Islam is a big religion and like all big religion is flexible/complicated/convoluted/obtuse enough to adapt to reality. It has survived through hundreds of years, by being relevant for hundreds of years. As can any successful religion, it can be made to say whatever you want it to say. If you want to create a Islamic theological argument for peaceable relations and a complete absence of terrorism, you can and it has been done by many people. However secular reality causes some people to make a counter arguments and they can also justify these in Islam.
Radical Islam arises from a very simple secular reality – the House of Saud likes money.
Their money is maximised by extracting the oil and selling it whilst maintaining control over the country. They have a population of fellow citizens that is diverted from taking the control away from the Saud family by religion. The religion is funded for the purpose of telling the population that superiority is achieved through religious practice. The religion impedes economic activity which prevents any competing independent power base arising in the country to challenge the House of Saud, and this impediment is okay as the oil wealth compensates for the loss of internal economic growth. Basically it is a religion that works well for Saudi Arabia inside Saudi Arabia.
Unfortunately the Saudi religious establishment exports its “superior” form of religion to the rest of the world, which doesn’t have inexhaustible oil wealth. (This helps the House of Saud by exporting a lot ambitious young men to be the spreaders of the religion – directing them to correct the moral failings of the world.) In places where there is no oil wealth the religion fails in very secular ways – its adherents become poor, very quickly – and the Islamists interpret this reality on being due not to their religion but rather to the lack of faith in the wider community. They then argue (forcefully) that the rest of the population needs to become religiously pure to achieve success.

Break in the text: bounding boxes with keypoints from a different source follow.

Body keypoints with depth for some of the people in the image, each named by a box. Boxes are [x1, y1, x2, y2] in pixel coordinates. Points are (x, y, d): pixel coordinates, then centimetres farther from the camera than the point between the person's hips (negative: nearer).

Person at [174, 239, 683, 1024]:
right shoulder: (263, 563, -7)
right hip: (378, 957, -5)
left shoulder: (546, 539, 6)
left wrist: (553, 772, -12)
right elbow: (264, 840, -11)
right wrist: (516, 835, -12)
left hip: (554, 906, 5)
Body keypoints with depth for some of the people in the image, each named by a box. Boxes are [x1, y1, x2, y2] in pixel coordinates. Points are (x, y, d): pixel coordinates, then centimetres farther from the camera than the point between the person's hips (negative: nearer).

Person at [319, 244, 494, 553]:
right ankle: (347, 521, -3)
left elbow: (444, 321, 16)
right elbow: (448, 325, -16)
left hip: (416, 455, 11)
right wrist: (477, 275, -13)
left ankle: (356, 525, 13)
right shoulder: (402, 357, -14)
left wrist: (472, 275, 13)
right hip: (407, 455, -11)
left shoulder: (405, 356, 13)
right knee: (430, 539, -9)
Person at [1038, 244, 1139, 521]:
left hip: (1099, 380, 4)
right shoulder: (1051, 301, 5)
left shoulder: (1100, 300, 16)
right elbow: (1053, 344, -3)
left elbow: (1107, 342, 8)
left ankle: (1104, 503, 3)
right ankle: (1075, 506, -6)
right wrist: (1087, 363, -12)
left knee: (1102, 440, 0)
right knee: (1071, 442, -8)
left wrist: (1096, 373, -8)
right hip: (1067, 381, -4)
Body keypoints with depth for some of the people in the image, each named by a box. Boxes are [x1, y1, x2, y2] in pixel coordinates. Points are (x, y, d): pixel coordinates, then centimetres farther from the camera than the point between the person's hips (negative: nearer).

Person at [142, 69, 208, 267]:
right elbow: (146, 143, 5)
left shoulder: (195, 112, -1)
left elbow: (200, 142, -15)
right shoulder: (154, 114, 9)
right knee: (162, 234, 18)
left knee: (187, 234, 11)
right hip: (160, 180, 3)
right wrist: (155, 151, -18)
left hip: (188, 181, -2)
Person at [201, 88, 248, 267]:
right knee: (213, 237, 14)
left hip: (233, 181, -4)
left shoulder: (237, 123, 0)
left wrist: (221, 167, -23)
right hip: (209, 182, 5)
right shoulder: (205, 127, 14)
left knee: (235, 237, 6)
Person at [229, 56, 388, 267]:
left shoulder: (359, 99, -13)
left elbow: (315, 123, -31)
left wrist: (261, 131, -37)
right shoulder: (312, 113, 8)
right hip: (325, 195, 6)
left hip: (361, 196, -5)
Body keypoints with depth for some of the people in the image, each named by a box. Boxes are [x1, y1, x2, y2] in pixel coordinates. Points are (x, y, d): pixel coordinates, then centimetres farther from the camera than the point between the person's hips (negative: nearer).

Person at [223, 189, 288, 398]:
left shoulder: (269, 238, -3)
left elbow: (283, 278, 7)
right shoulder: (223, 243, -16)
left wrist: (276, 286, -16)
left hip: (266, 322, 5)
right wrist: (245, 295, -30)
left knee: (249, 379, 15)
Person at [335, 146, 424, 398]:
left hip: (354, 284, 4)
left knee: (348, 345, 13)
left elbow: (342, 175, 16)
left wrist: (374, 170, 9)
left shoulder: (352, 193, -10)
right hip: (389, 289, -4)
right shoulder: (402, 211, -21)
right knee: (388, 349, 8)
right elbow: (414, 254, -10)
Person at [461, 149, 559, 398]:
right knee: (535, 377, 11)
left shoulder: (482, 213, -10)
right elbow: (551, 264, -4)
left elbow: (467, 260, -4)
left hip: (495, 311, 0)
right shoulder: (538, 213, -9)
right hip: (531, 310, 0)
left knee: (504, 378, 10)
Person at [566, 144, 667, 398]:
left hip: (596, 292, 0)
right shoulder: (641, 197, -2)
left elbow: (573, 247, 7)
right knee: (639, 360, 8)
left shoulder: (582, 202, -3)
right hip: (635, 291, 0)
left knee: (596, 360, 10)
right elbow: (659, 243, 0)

What this all means is that terrorism is unsolvable, because of secular reality. We need the flow of oil from Arabia to be uninterrupted, for that to happen the created religion needs to be allowed to continue. Until the oil stops flowing their will be terrorism.
kowtow (4,198) Says: 

uana closp
Islam got to France in 732. Look up Poitiers or Tours.Long before we put the Saudis in power in Arabia  And they've been trying ever since. The difference now is our leaders refuse to resist and actually encourage it in the name of equality or multiculturalism.
Look up Vienna 1683.
Look up the Armenian genocide 1915.
Arab oil?We don’t need it, Canada has shit loads but Obama wants clean oil from the Saudis,how much sense does that make.?

Kimble (3,648) Says: 

Waaaaah! We can’t stop terrorism because we have to discuss things in a public space in a secular way!

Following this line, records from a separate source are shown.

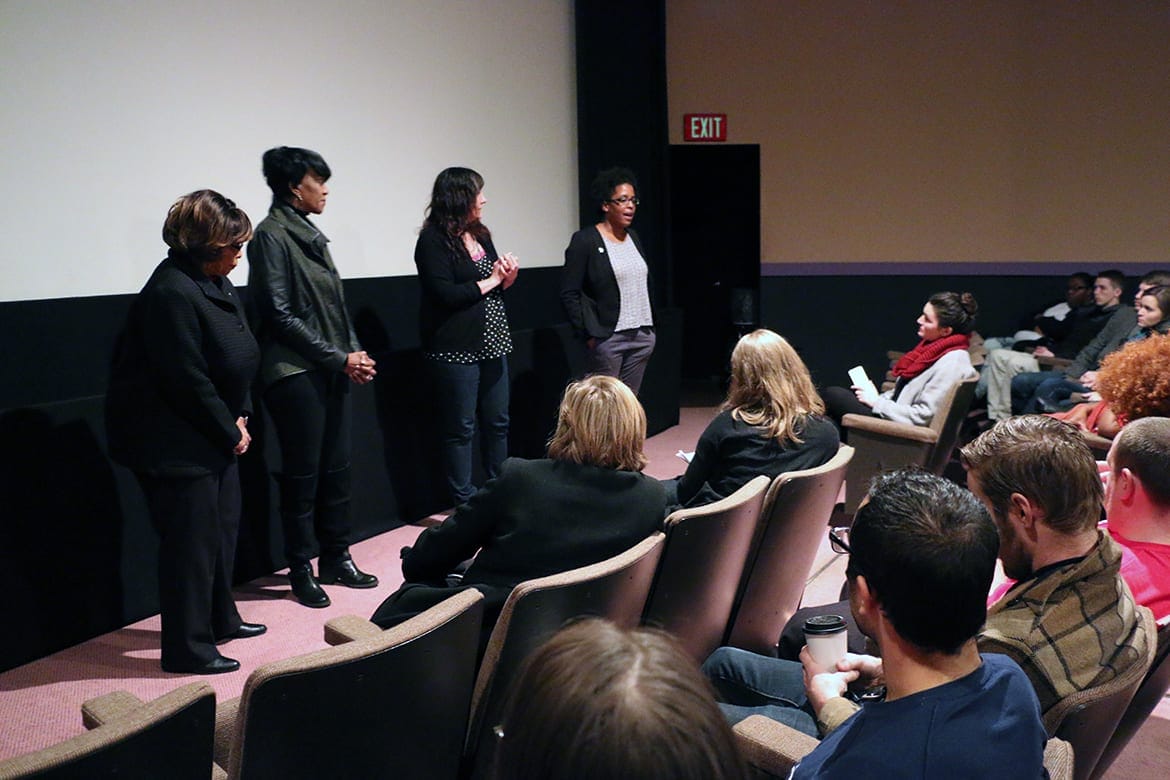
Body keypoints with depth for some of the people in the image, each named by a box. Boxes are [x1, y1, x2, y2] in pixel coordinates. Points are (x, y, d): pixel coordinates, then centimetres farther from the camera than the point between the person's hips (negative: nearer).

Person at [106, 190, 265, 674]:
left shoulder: (215, 282, 7)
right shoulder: (172, 293, -24)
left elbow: (236, 360, 13)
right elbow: (187, 381, -24)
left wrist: (239, 416, 2)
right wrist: (230, 431, -14)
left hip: (214, 434, 10)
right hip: (177, 443, -10)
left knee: (223, 525, 20)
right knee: (192, 540, -2)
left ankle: (220, 619, 37)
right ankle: (188, 649, 10)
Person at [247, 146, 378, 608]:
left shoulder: (311, 235, 15)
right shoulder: (272, 235, -10)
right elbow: (281, 315, -15)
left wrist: (355, 352, 3)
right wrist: (339, 358, -13)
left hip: (333, 372, 8)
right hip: (296, 374, -8)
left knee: (336, 469, 11)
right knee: (302, 474, -1)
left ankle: (336, 560, 22)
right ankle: (301, 570, 11)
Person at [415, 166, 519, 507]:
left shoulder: (481, 235, 13)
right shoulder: (434, 240, -11)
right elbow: (446, 294, -20)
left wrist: (507, 278, -2)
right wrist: (490, 281, -9)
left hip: (492, 344, 8)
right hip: (456, 349, -8)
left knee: (497, 422, 12)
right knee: (460, 428, 0)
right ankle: (465, 503, 9)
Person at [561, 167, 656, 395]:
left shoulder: (633, 237, 14)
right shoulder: (584, 240, -6)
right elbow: (569, 293, -9)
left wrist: (650, 326, 13)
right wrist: (588, 334, -12)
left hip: (642, 336, 6)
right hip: (606, 339, -6)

Atheism is to blame for religious terrorism? After centuries of religion dominating social discourse, it is now secularism that is causing religious terror?
And you seriously think you, a non-muslim, would ever be able to dissuade an islamic terrorist from being an islamic terrorist if only you were free to show them the truth about their religion? Oh, it says killing people is bad?
How about you go field test that theory in Egypt first?